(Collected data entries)

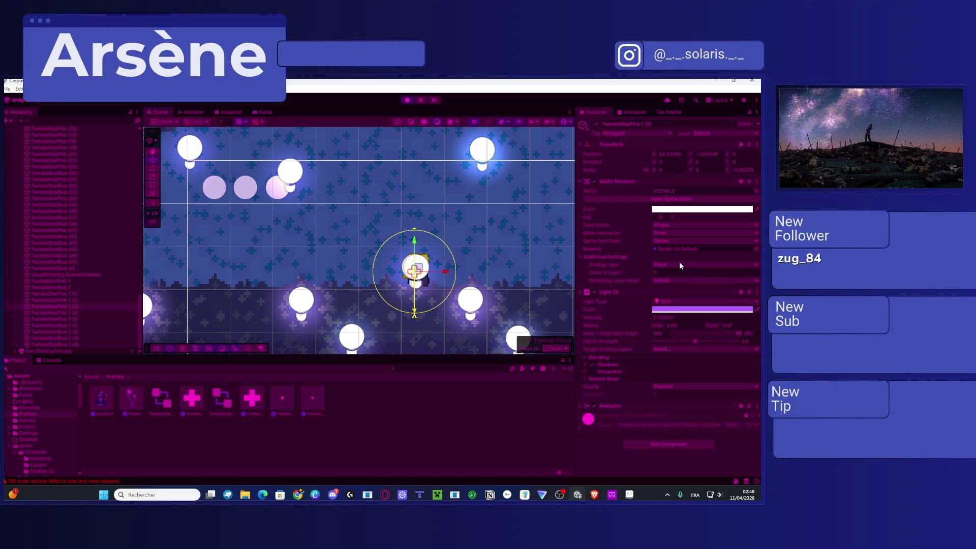
pyautogui.click(405, 100)
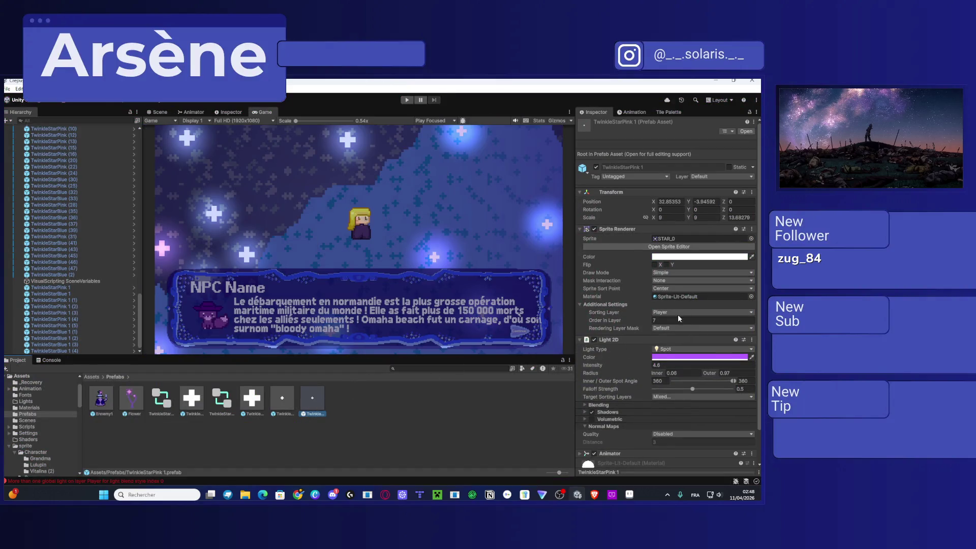
# Step: Put the TwinkleStarPink 1 and TwinkleStarBlue 1 prefabs on the Default sorting layer
pyautogui.click(654, 313)
pyautogui.click(663, 321)
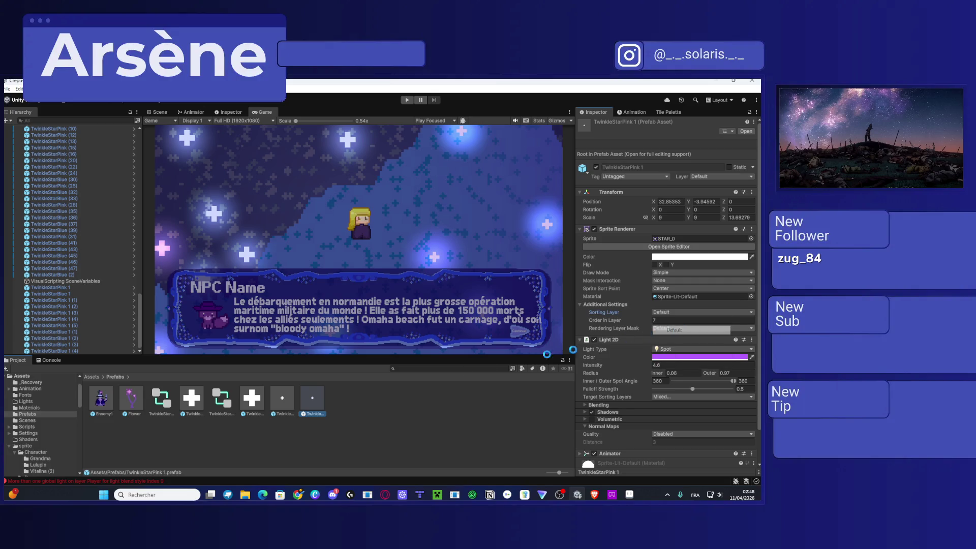
pyautogui.click(245, 398)
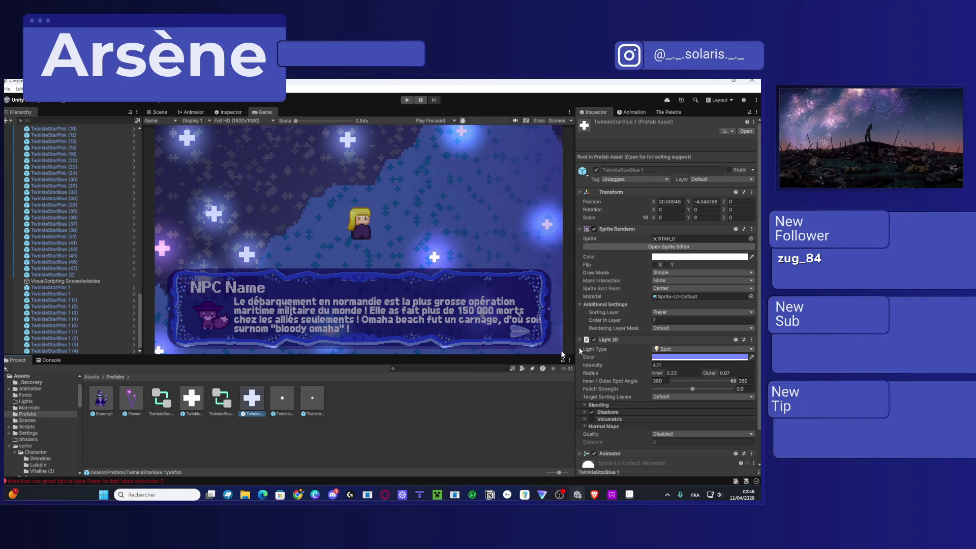
pyautogui.click(697, 312)
pyautogui.click(666, 322)
# Step: Add Player to both star lights' target sorting layers, removing Front from the pink one, and start the game
pyautogui.scroll(-1, 672, 400)
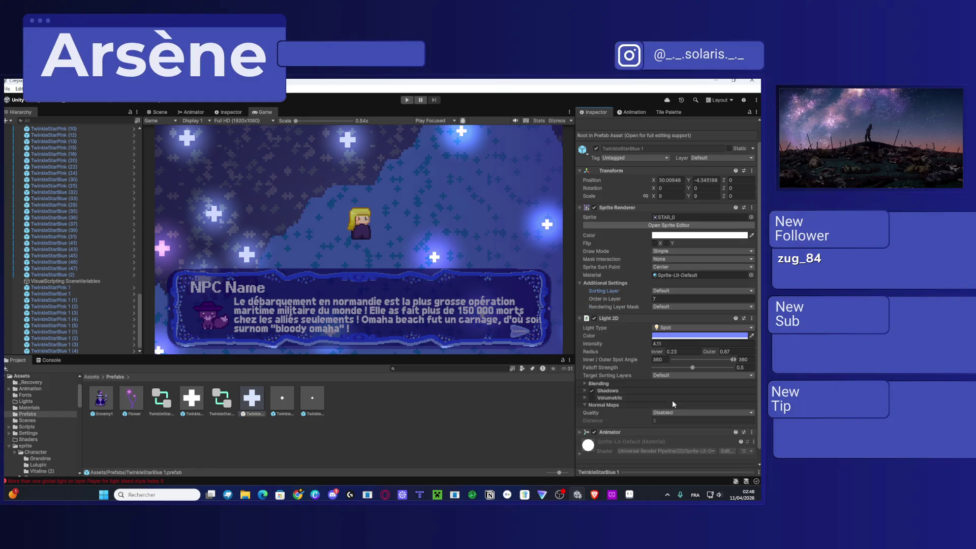
pyautogui.click(666, 375)
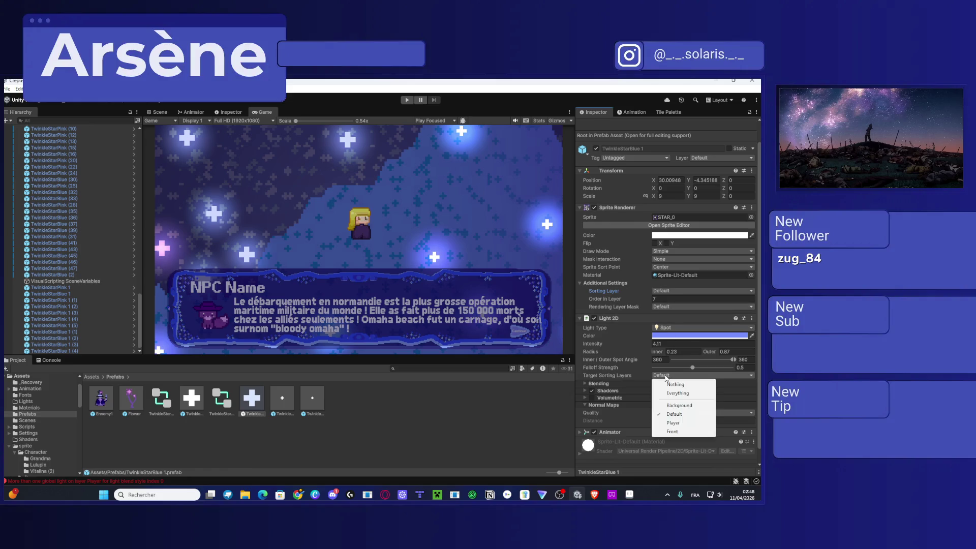
pyautogui.click(673, 422)
pyautogui.click(312, 399)
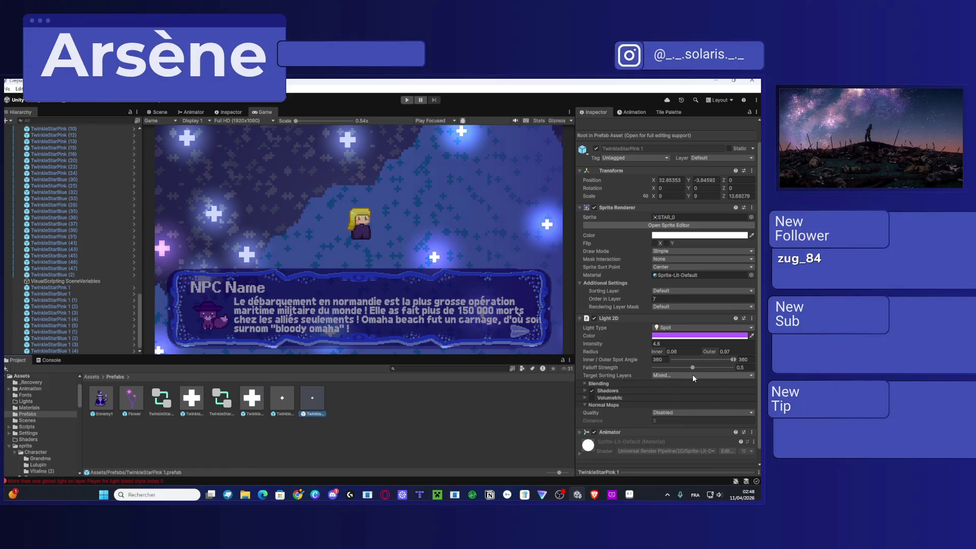
pyautogui.click(692, 375)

— INSTRUCTIONS TO FOLLOW —
When a line of the data holds the string "click", pick it out and copy it.

— RESPONSE AREA —
pyautogui.click(405, 100)
pyautogui.click(654, 313)
pyautogui.click(663, 321)
pyautogui.click(245, 398)
pyautogui.click(697, 312)
pyautogui.click(666, 322)
pyautogui.click(666, 375)
pyautogui.click(673, 422)
pyautogui.click(312, 399)
pyautogui.click(692, 375)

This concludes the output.